▶ Task goal
List every module that the text on classifying documents brings in with an import statement.

▶ Text
.....

## Classifying Documents

This example demonstrates how to write a classifier that is able to classify documents

In [1]:
import nltk
import random
import feedparser

In [3]:
urls = {
    'mlb': 'https://sports.yahoo.com/mlb/rss.xml',
    'nfl': 'https://sports.yahoo.com/nfl/rss.xml'
}

In [5]:
feedmap = {}
stopwords = set(nltk.corpus.stopwords.words('english'))

In [6]:
def feature_extractor(words):
    features = {}
    for word in words:
        if word not in stopwords:
            features[f"word({word})"] = True
    return features

In [7]:
sentences = []

for category in urls.keys():
    feedmap[category] = feedparser.parse(urls[category])
    print('downloading {}'.format(urls[category]))
    for entry in feedmap[category]['entries']:
        data = entry['summary']
        words = data.split()
        sentences.append((category, words))

downloading https://sports.yahoo.com/mlb/rss.xml
downloading https://sports.yahoo.com/nfl/rss.xml


In [9]:
feature_sets = [(feature_extractor(words), category)
               for category, words in sentences]
random.shuffle(feature_sets)

In [10]:
total = len(feature_sets)
off = total // 2
trainset = feature_sets[off:]
testset = feature_sets[:off]

classifier = nltk.NaiveBayesClassifier.train(trainset)

In [11]:
nltk.classify.accuracy(classifier, testset)

0.9019607843137255

In [12]:
classifier.show_most_informative_features(5)

.....

▶ Material shown
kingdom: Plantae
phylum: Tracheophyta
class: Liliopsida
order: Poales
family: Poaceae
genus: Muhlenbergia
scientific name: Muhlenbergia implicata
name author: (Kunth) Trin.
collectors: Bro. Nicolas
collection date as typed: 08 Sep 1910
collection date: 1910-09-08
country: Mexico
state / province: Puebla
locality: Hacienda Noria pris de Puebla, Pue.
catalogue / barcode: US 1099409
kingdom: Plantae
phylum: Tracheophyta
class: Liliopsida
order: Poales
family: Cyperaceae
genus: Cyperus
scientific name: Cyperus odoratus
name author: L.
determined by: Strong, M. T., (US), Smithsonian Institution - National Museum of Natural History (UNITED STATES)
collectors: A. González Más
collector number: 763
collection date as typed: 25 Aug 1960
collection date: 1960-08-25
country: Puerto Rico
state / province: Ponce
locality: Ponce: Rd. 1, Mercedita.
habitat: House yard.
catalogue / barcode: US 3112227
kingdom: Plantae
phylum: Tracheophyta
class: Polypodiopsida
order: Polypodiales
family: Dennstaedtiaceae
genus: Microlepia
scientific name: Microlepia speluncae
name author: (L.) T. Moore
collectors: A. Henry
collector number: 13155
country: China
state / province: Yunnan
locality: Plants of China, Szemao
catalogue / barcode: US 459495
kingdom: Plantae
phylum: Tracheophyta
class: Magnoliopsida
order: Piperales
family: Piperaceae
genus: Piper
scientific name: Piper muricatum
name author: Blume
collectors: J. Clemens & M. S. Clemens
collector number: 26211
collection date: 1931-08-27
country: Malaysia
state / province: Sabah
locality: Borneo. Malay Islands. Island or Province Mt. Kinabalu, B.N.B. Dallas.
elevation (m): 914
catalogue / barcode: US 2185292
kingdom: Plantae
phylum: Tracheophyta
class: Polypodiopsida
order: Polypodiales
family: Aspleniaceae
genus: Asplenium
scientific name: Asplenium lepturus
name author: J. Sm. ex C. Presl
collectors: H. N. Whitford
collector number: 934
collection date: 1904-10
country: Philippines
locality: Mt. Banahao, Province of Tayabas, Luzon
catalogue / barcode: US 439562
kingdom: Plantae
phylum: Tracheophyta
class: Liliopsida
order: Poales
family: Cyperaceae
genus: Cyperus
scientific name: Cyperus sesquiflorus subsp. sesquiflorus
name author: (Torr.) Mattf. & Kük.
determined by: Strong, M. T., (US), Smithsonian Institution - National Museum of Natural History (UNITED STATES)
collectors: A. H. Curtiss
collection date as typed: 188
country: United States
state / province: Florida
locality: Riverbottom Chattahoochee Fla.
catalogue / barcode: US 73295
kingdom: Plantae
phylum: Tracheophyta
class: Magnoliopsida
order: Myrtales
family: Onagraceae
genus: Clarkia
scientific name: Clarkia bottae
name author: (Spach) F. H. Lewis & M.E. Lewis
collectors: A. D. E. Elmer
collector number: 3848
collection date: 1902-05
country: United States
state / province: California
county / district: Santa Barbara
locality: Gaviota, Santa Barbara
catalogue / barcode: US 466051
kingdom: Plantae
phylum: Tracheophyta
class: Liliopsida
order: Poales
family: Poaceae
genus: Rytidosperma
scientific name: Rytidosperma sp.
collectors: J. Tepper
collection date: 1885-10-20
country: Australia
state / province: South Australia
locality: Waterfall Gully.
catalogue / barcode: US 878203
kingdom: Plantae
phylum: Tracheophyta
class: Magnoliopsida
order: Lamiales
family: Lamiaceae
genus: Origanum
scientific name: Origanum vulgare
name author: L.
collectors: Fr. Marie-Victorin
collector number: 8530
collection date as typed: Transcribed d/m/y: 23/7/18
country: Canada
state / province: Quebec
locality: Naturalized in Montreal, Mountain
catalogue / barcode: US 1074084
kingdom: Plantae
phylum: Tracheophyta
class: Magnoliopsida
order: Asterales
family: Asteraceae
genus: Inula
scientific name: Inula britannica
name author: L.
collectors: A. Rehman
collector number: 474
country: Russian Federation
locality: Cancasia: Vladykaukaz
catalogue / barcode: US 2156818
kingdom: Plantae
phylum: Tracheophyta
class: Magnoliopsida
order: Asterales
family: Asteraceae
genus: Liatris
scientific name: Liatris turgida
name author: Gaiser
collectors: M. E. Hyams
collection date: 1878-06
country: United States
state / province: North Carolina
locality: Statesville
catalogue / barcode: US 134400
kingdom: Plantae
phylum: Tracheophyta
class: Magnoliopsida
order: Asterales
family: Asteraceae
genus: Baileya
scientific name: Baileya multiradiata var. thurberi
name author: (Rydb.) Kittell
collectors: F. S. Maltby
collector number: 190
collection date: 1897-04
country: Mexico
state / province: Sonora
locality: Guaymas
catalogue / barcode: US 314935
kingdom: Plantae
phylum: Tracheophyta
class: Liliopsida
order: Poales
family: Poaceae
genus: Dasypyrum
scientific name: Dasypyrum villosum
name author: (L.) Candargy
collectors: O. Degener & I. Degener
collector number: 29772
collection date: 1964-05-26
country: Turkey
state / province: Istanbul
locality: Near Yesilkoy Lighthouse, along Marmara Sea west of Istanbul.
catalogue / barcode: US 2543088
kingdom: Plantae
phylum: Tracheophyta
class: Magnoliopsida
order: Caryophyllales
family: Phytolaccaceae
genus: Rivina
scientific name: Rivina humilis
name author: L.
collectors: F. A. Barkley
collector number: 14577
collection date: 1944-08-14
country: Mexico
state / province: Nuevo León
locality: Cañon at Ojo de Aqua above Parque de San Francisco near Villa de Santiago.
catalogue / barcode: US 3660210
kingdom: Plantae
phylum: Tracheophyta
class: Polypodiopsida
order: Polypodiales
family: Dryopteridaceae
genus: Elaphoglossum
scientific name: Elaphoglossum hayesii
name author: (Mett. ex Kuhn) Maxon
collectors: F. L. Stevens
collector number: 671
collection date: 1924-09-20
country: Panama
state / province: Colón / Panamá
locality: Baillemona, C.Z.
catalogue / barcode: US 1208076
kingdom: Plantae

.....

▶ Expected output
nltk, random, feedparser